84. Properties of Glycerol (Sections 73, 74, 153). - (a) Solubility of glycerol. - Test the solubility of glycerol in water, alcohol, ether, petroleum ether, and benzene.
(b) Conversion of glycerol into acrolein. - Cover the bottom of a test-tube with powdered acid potassium sulphate and then add about 5 drops of glycerol. Heat strongly and note the odor. (Eq.)
(c) Test for glycerol with borax bead. - Prepare a borax bead in the usual way. Place the bead when cold into an aqueous solution of glycerol, and then insert into a Bunsen flame. Note the color of the flame. Glycerol liberates boric acid from borax.
(d) Test for glycerol with a solution of borax. - Make a dilute solution (about 1 per cent) of borax in a test-tube. Add 2 drops of a phenolphthalein solution. What is the color? Why? Add now a neutral aqueous solution of glycerol slowly until the color is destroyed. Heat the solution to boiling and then cool.
(e) Test for glycerol by the preparation of glyceryl tribenzoate. - To obtain a solid derivative of glycerol the melting-point of which can be determined proceed as follows: Place in a small flask 3 drops of glycerol, 1 cc. of benzoyl chloride, and 10 cc. of a 10 per cent solution of sodium hydroxide. Cork the flask, and shake vigorously for 10 minutes. At the end of this time the compound formed will adhere to the sides of the flask. Decant off the liquid, and wash with cold water. Pour off as much as possible of the latter, and add 10 cc. of alcohol. Heat on the steam-bath, and filter the hot solution into a small flask. Add 2 cc. of water, stopper the flask, and shake it vigorously under running water. Filter off the crystals by suction, and wash them with a mixture of 5 cc. of alcohol and 2 cc. of water. Let the product, which is the tribenzoate of glycerol, (C6H5C00)3C3H5, dry in the air, and then determine its melting-point, which is 71°-72°. If the compound does not melt sharply, recrystallize it from alcohol and water as before.
Notes. - (b) If larger quantities of glycerol are used the acid potassium sulphate should be replaced by phosphorus pentoxide; with this reagent frothing is avoided and no sulphur dioxide is formed.
(d) Other polyatomic alcohols behave as glycerol does in this test. Ammonium salts cause the disappearance of the color of the phenolphthalein, but the color is not restored in this case by boiling.

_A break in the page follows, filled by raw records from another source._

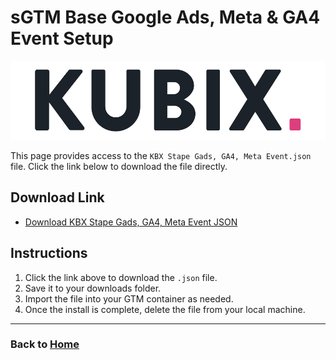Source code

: # sGTM Base Google Ads, Meta & GA4 Event Setup
![](https://raw.githubusercontent.com/kyle-williams-kubix/GTM-containers/refs/heads/main/Assets/Logos/Banner.png)

This page provides access to the `KBX Stape Gads, GA4, Meta Event.json` file. Click the link below to download the file directly.

## Download Link

- [Download KBX Stape Gads, GA4, Meta Event JSON](https://github.com/kyle-williams-kubix/GTM-containers/blob/1a4712a3bb13d656501e67aecd9cac7b35ba0df1/Marketing%20Tags/Base%20KBX/sGTM%20Base%20KBX%20container.json)

## Instructions

1. Click the link above to download the `.json` file.
2. Save it to your downloads folder.
3. Import the file into your GTM container as needed. 
4. Once the install is complete, delete the file from your local machine.

---
### Back to [Home](/index.md)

(e) Alcohols in general are converted into esters of benzoic acid when treated with benzoyl chloride as described in the test. (Baumann and Schotten reaction, Section 463.) It should be noted that glycol gives an ester which melts at 71°; it is evident, therefore, that the test is not applicable in the presence of glycol.
 Yeast requires for its growth certain salts which are present in Witte's peptone. If the latter is not available it may be replaced by 20 cc. of a solution made by dissolving 10 grams each of potassium phosphate, magnesium chloride, and calcium nitrate in 1 liter of water.
 This solution is made by dissolving 1 part of iodine and 5 parts of potassium iodide in 15 parts of water.